At the same time, it cannot be denied that the BJP has been consolidating its voter base in a very calculated manner, while the Congress appeal is largely based on the waning charisma of the Nehru-Gandhi family. The opposition’s hope in Himachal will be the ‘rotational’ nature of government formation. This, however, cannot be depended on too much as the Uttarakhand elections only recently broke this pattern. There are certain tall figures in the Congress party, primarily MP Pratibha Singh, the wife of six-time Chief Minister, the late Virbhadra Singh. There is factionalism based on area wise domination, which will need to be reconciled if the party is to put up a good fight. And, of course, it will all matter little if there is not enough anti-incumbency to build on.
Another worry in, both, Himachal and Gujarat is how much inroads AAP will make into the Congress votebank. It is very unlikely that, given the caste and regional loyalties, there will be significant transfer of votes, but it will mostly deplete the Congress challenge. It may be noted that, while the BJP has vigorously opposed AAP’s political maneuvering at every stage, the Congress has been quite immobile in its reaction, even though it has most to lose. In Punjab, it was the shift in Congress votes that made the difference, but no lessons seem to have been learned.
The impact of the two elections will also be considerable on national politics.
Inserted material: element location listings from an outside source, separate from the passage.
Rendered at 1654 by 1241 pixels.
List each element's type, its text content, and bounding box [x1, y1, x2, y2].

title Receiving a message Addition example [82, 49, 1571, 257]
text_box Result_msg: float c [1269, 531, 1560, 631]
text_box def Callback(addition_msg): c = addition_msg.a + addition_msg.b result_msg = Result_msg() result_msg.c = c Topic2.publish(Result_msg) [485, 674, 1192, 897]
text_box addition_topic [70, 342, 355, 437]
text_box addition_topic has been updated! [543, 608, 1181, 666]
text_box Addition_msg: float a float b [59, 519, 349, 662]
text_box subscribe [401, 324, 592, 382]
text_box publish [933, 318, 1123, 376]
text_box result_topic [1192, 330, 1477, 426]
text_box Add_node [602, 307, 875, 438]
Clear victories for the BJP will undoubtedly strengthen Prime Minister Modi’s hold at the Centre and build momentum for the next Lok Sabha contest. This is exactly why the BJP election machine has been working hard 24×7 to project its nationalist and development message. If hard work counts, the results can be easily predicted – but politics is obviously more than just that and the final picture will become known only on 8 December.